Bebe Rexha is looking beyond internet labels. In a new interview with Paper Magazine, the singer reflected on the viral “Khia Asylum” joke she embraced earlier this year, explaining that her focus remains on creating music rather than proving she has broken free from the online narrative.
When asked whether she feels she has finally escaped the so-called “Khia Asylum” after the release of her new album Dirty Blonde, Rexha made it clear that she measures success differently.
“I’m the type of person who just likes to create music,” she said. “I’m such a Virgo – I’m trying to celebrate that the album went number one on the dance chart, but I’m the type of person who is like, ‘Oh my god, I could still write better songs. I could do more.’ More, more, more.”
Rather than viewing her career through the lens of internet discourse, Rexha explained that she remains focused on long-term artistic growth.
“Every day, I don’t wake up being like, ‘Did I break out of The Khia Asylum?’” she continued. “I’m doing my thing. Once I hit a stride, I’ll know and it will feel good, but I still feel like I’m in the building stages of what I’m trying to build.”
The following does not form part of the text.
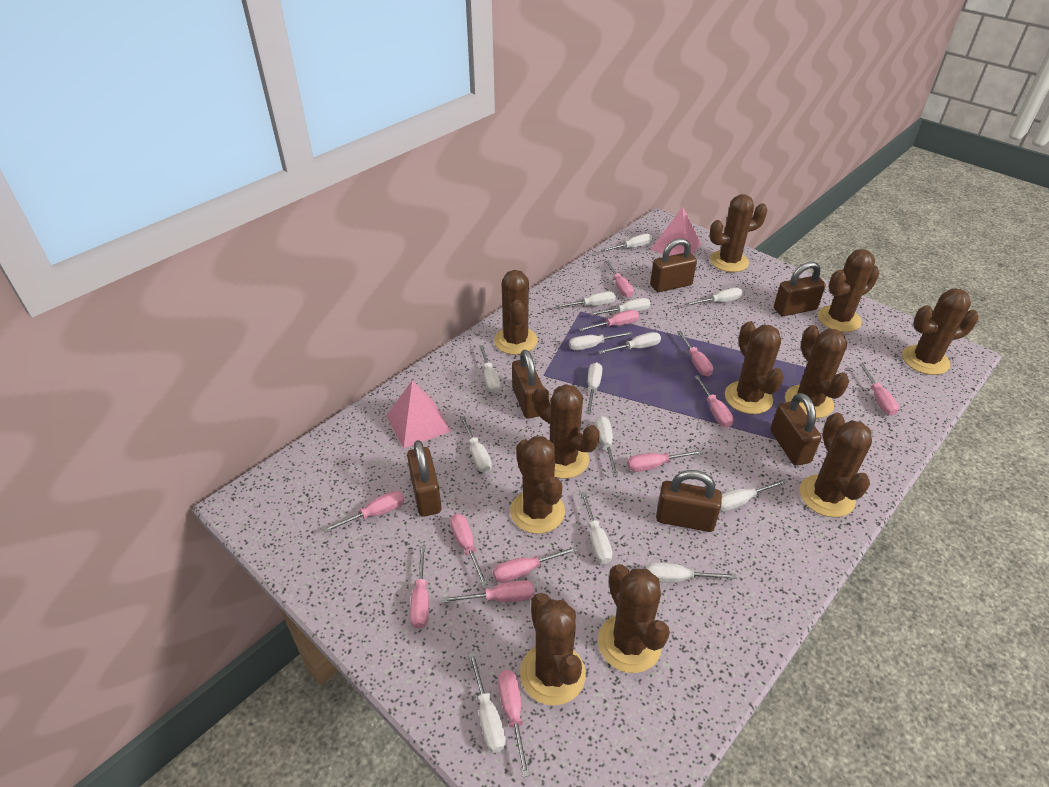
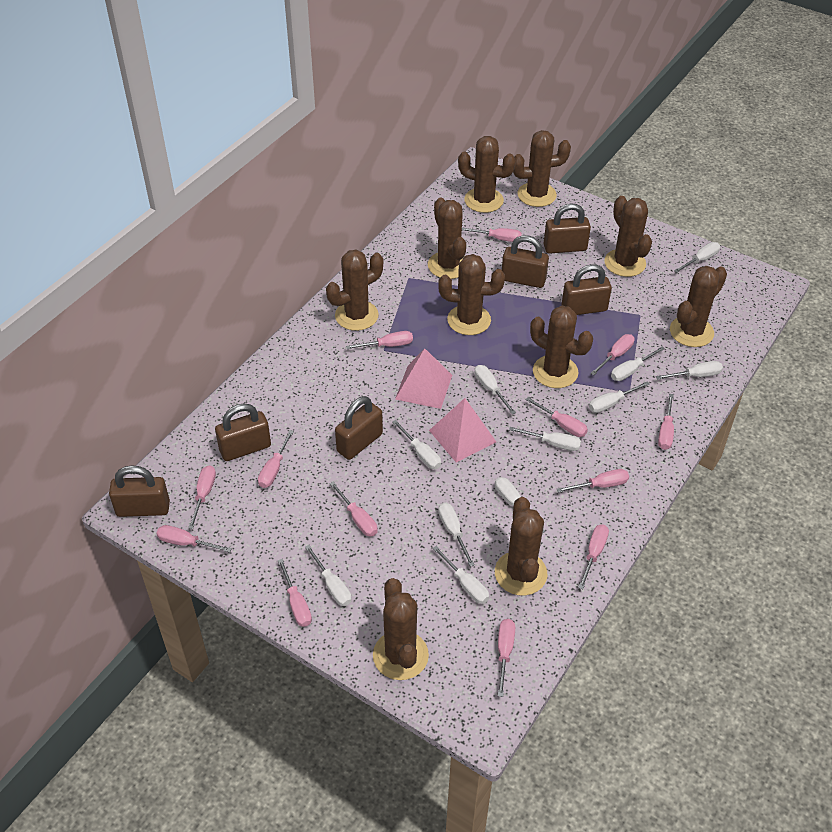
brown cactus: 11 -> 10
pink screwdriver: 12 -> 13
white screwdriver: 14 -> 11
The comments revisit a moment that quickly went viral in January 2026, when Rexha jokingly posted a video of herself running on a treadmill while saying she was trying to escape the “Khia Asylum.” The phrase, widely used online, refers to artists whom internet users believe deserve greater mainstream recognition. Around the same time, Rexha also shared an image depicting the Grim Reaper “freeing” artists including Sabrina Carpenter, Charli XCX and Zara Larsson following their recent commercial breakthroughs.
Those posts coincided with one of the biggest career shifts of Rexha’s career. After publicly confirming her departure from Warner Records, she announced a new partnership with Empire Distribution, choosing to release music independently. Speaking at the time, she described the move as an opportunity to embrace every side of herself without being boxed into commercial expectations.
That creative freedom became the foundation for Dirty Blonde, released on June 12, 2026. The visual album blends pop, EDM, hip-hop, country and dance-pop across 15 tracks, with every song receiving its own accompanying visual. Singles including “New Religion” with Faithless and “Sad Girls” with David Guetta helped introduce the era, while the project reached No. 43 on the Billboard 200 and climbed to No. 1 on Billboard’s Dance Albums chart.